In State v. Luis Melendez, (A-22/23-18/081246) (Decided January 8, 2020), the Supreme Court of New Jersey held that statements made by a suspected drug dealer in response to a civil forfeiture complaint could not be used against him in a related criminal proceeding. In reaching its decision, the court emphasized that the defendant “faced an untenable situation — forced to choose between his Fifth Amendment right against self-incrimination and his right not to be deprived of property in the forfeiture matter without due process.”
Facts of State v. Luis Melendez
In the course of an investigation into drug sales by defendant Luis Melendez, police executed a search warrant in November 2010 at an apartment where an informant had purchased drugs from defendant. The search focused on a bedroom where drugs, weapons, and items bearing Defendant’s name were found, along with $2900 in cash. Defendant was arrested and charged with various narcotics and weapons offenses.
A month later, the same office prosecuting the criminal case against Defendant filed a civil forfeiture complaint seeking to forfeit the $2928 in cash and alleging the funds were proceeds of illegal activities for which defendant had been charged criminally. The Defendant was served with a copy of the complaint; however, the State did not serve a copy on the attorney who represented defendant in the parallel criminal proceeding.
In April 2011, Melendez represented himself and filed an answer to the forfeiture complaint. He objected to the forfeiture of the $2928 and asserted that he had proof that the “funds were not part of or derived from any criminal activity,” but rather “were the balance of [defendant’s] inmate account while serving federal incarceration time. Therefore, they are not subject to forfeiture.” Over the Melendez’s objection, the State admitted his answer to the forfeiture complaint at his criminal trial to “show a nexus between” Defendant and the contraband found in the apartment. At trial, the court took judicial notice of the civil forfeiture action against defendant and the $2928 seized, and of defendant’s answer. The prosecutor read aloud to the jury defendant’s answer to the civil forfeiture complaint. Defendant was convicted of the ten counts submitted to the jury; three counts had been dismissed.
The Appellate Division found no Fifth or Sixth Amendment violation but “conclude[d] that the entire chain of events in connection with the forfeiture case violated principles of fundamental fairness.” As a result, the court found that defendant’s answer in the forfeiture case should not have been introduced in his criminal trial. Because of other evidence, the court nevertheless concluded the error was harmless.
Court’s Decision in State v. Luis Melendez
The New Jersey Supreme Court ruled that a civil forfeiture complaint can’t be introduced against a defendant in a related criminal trial. However, in this case, it found the error was harmless given the weight of the evidence against the Defendant. Chief Justice Stuart Rabner wrote on behalf of the court.
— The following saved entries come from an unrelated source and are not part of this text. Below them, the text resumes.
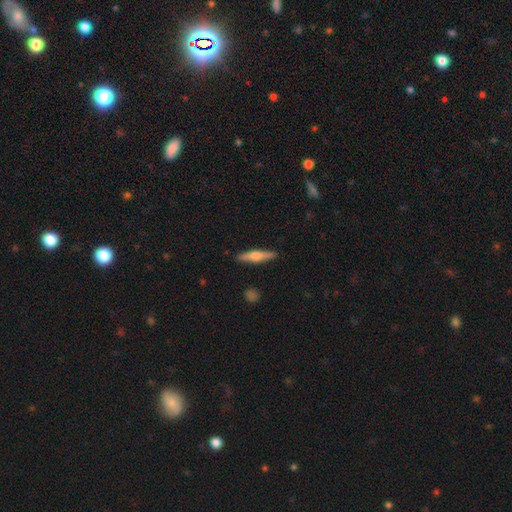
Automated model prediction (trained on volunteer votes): This is possibly a smooth galaxy (50%). Merging: clearly none (90%).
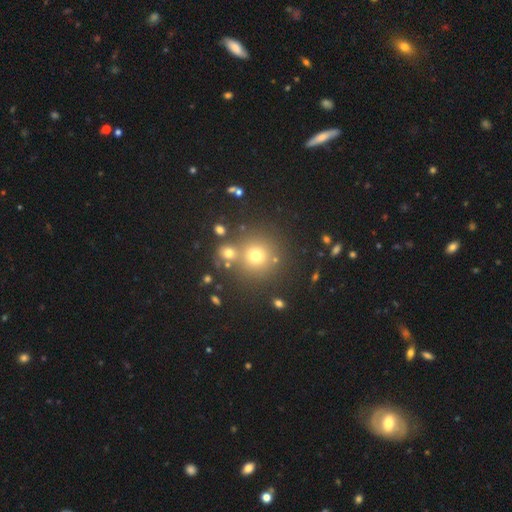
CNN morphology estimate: Smooth or featured?
  - smooth: 68% *
  - star or artifact: 21%
  - featured or disk: 10%
How rounded?
  - round: 92% *
  - in between: 7%
  - cigar-shaped: 1%
Merging?
  - none: 73% *
  - merger: 16%
  - minor disturbance: 8%
  - major disturbance: 4%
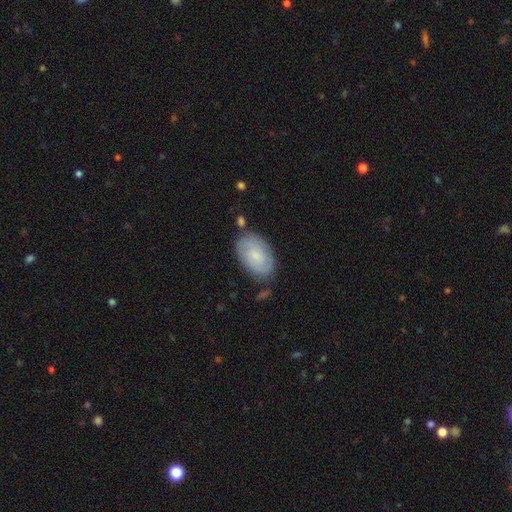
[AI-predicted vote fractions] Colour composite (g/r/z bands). It shows a featured or disk galaxy (48%). Merging: none (74%).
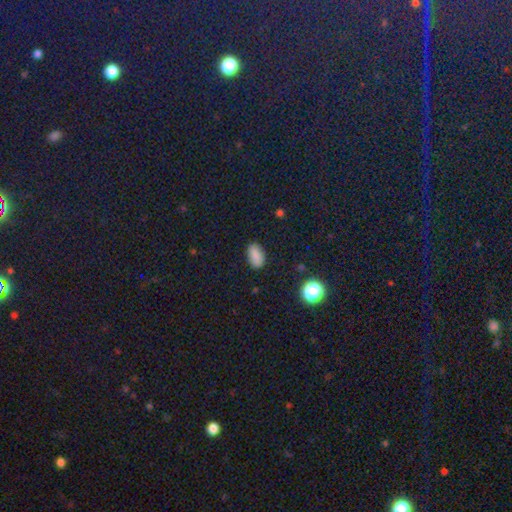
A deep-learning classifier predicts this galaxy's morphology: The model was most divided on "smooth or featured": smooth: 84%, star or artifact: 10%, featured or disk: 5%. More confident: how rounded — in between (92%); merging — none (86%).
In support of its decision, the New Jersey Supreme Court relied heavily on Garrity v. New Jersey, 385 U.S. 493 (1967). In that case, the U.S. Supreme Court reversed the convictions of officers who were given a choice “either to forfeit their jobs or to incriminate themselves” in the course of an investigation into their alleged misconduct. The Court likened the practice to the interrogations it reviewed in Miranda and found the officers’ statements “were infected by . . . coercion.” Accordingly, the Court held the statements were not voluntary and could not be admitted at a later criminal proceeding.
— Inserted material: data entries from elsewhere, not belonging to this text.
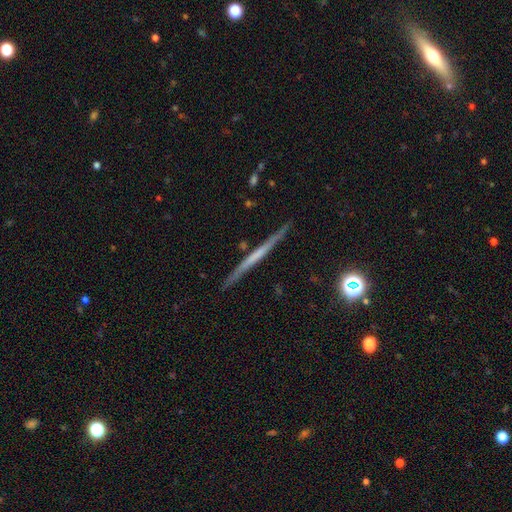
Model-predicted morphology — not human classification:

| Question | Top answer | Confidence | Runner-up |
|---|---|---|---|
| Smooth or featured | featured or disk | 60% | smooth (33%) |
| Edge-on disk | yes | 97% | no (3%) |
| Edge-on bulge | none | 85% | rounded (9%) |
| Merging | none | 89% | minor disturbance (8%) |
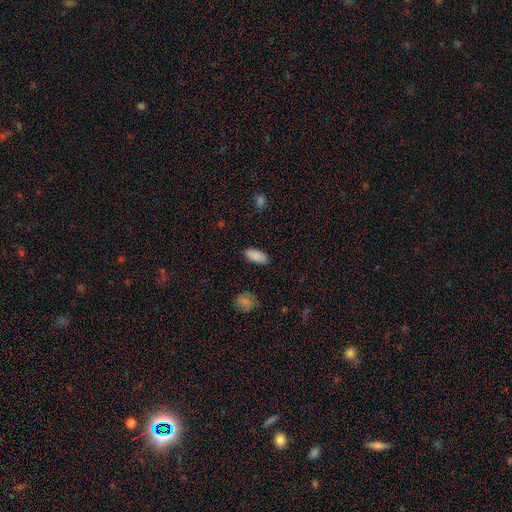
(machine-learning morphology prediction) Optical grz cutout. It shows a smooth galaxy with no disk features (88%) that is in between round and cigar-shaped (89%). Merging: none (85%).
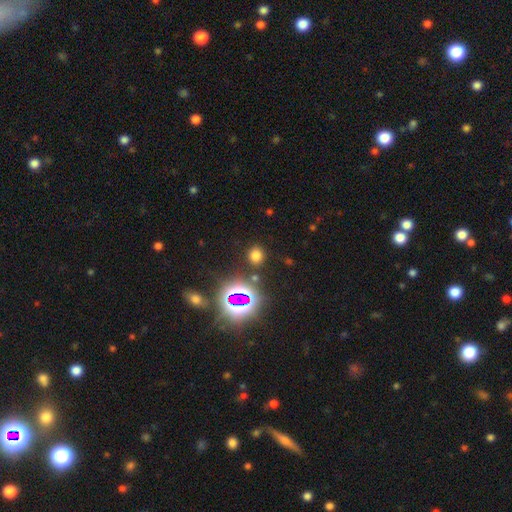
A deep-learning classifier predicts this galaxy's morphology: smooth-or-featured: smooth: 67% | star or artifact: 27% | featured or disk: 6%
  how-rounded: round: 77% | in between: 21% | cigar-shaped: 1%
  merging: none: 86% | minor disturbance: 7% | merger: 4% | major disturbance: 3%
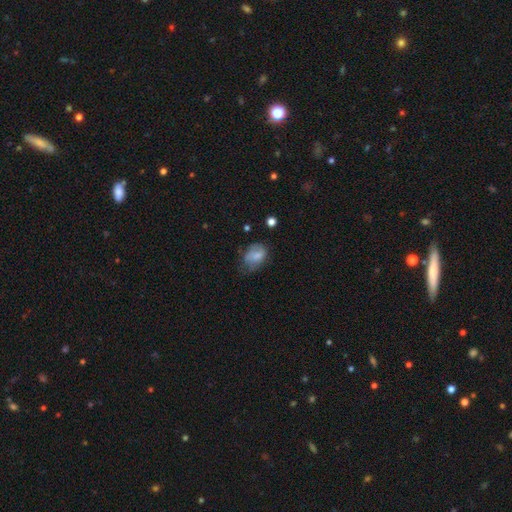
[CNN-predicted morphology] The model was most divided on "merging": none: 42%, minor disturbance: 36%, major disturbance: 20%, merger: 2%. More confident: how rounded — in between (75%); smooth or featured — smooth (71%).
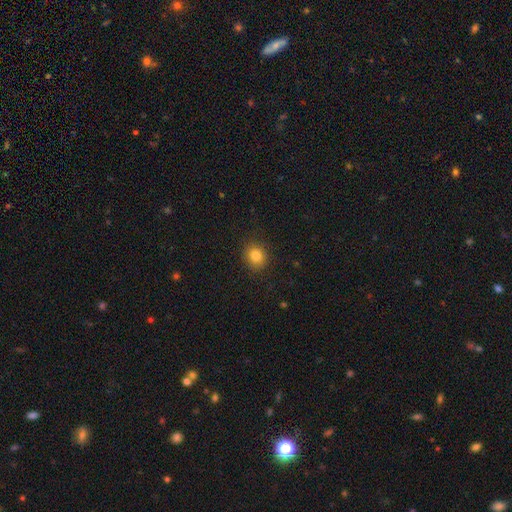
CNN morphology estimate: Smooth or featured? smooth (83%)
How rounded? round (77%)
Merging? none (88%)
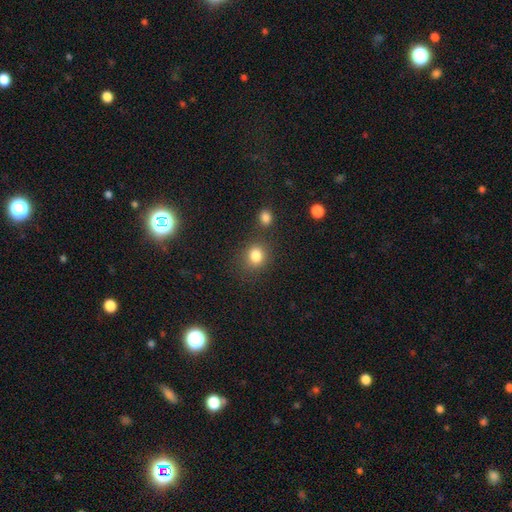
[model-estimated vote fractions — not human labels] Morphology: type=smooth (82%); roundness=round (75%); merging=none (76%).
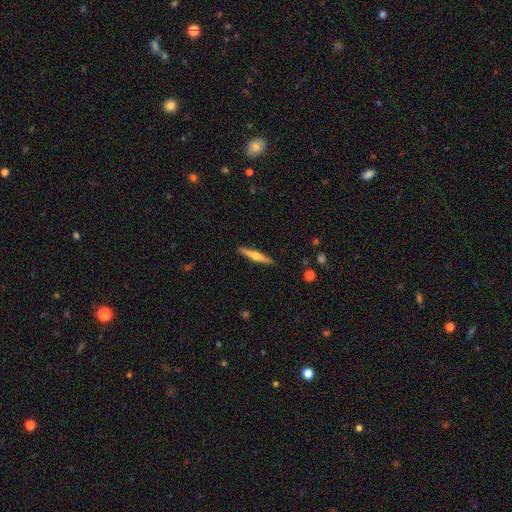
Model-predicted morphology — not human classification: The model was most divided on "smooth or featured": featured or disk: 58%, smooth: 37%, star or artifact: 5%. More confident: edge-on disk — yes (97%); merging — none (91%); edge-on bulge — rounded (87%).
Here, the defendant was given the same unfair choice, according to the New Jersey Supreme Court. “Like the defendants in Garrity, claimants in a civil forfeiture action who are defendants in a parallel criminal case also face an untenable choice: to forfeit their property or incriminate themselves,” Chief Justice Rabner wrote. “In other words, to assert their constitutional right not to be deprived of property without due process, they have to link themselves to alleged contraband and give up their constitutional right against self-incrimination. Or they can refuse to answer and lose their property.”
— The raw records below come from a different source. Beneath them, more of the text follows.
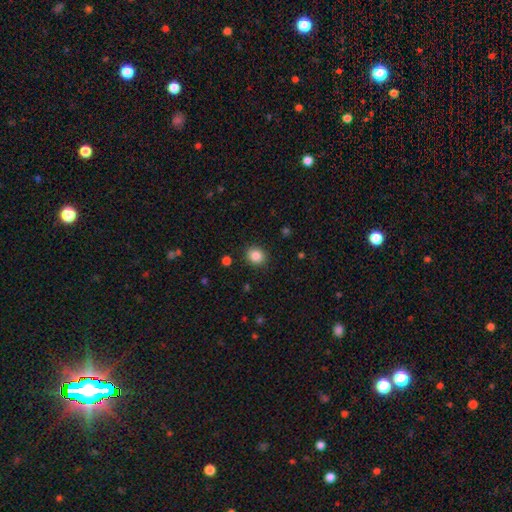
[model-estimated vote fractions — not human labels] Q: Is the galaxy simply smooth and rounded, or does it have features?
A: smooth — 86%.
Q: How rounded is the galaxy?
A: round — 78%.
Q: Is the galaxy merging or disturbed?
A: none — 89%.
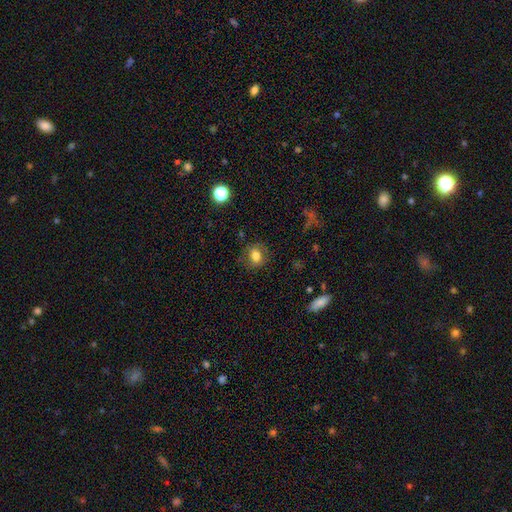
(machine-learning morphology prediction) The model was most divided on "how rounded": round: 68%, in between: 31%, cigar-shaped: 1%. More confident: merging — none (80%); smooth or featured — smooth (77%).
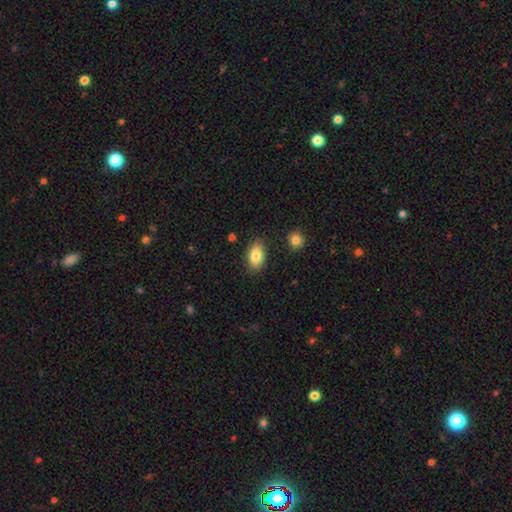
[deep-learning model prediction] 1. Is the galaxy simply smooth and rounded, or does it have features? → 84% smooth, 9% featured or disk, 7% star or artifact.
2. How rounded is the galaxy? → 91% in between, 7% round, 3% cigar-shaped.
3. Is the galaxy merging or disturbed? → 84% none, 11% minor disturbance, 3% major disturbance, 2% merger.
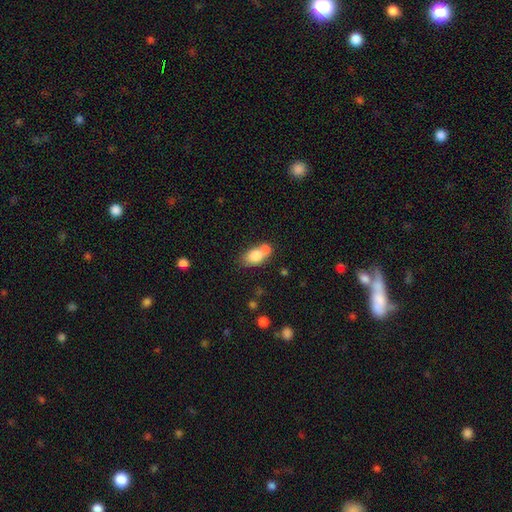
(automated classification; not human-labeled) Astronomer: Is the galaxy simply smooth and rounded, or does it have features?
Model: smooth — 77%.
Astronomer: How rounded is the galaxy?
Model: in between — 78%.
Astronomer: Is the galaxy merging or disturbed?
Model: merger — 52% (runner-up: none, 32%).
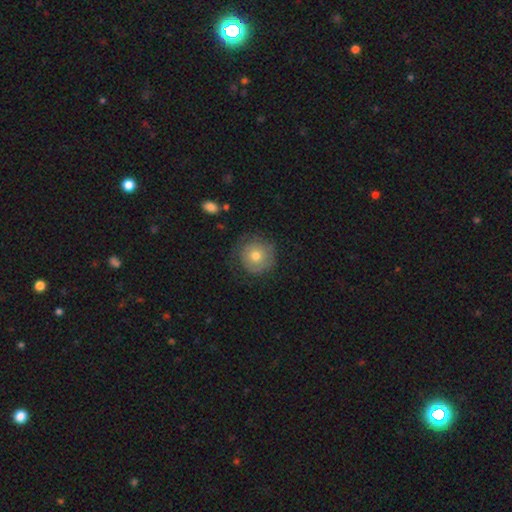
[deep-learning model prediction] Smooth or featured? Predicted: smooth (p=0.63). How rounded? Predicted: round (p=0.92). Merging? Predicted: none (p=0.70).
“A criminal defendant’s statements in an answer to a civil forfeiture complaint thus cannot be considered voluntary,” added Rabner. “As a result, they cannot be introduced in the State’s direct case in a later criminal proceeding.” The New Jersey Supreme Court also held that criminal defendants who have been served with civil forfeiture complaints are entitled to enhanced notice of certain issues. In its opinion, the court advised that defendants should be advised of the following: (1) they may wish to consult with a lawyer about how best to proceed; (2) the State may not use any statements made in an answer to a forfeiture complaint in its case in chief in a related criminal case; and (3) defendants may file a motion to stay the civil forfeiture action under N.J.S.A. 2C:64-3(f). It further held that “[whenever practicable, the State should also serve a courtesy copy of the forfeiture complaint on defense counsel when a companion criminal case is pending, so that counsel can offer basic legal advice or make a referral.” The court also referred the matter to the Civil and Criminal Practice Committees for further review.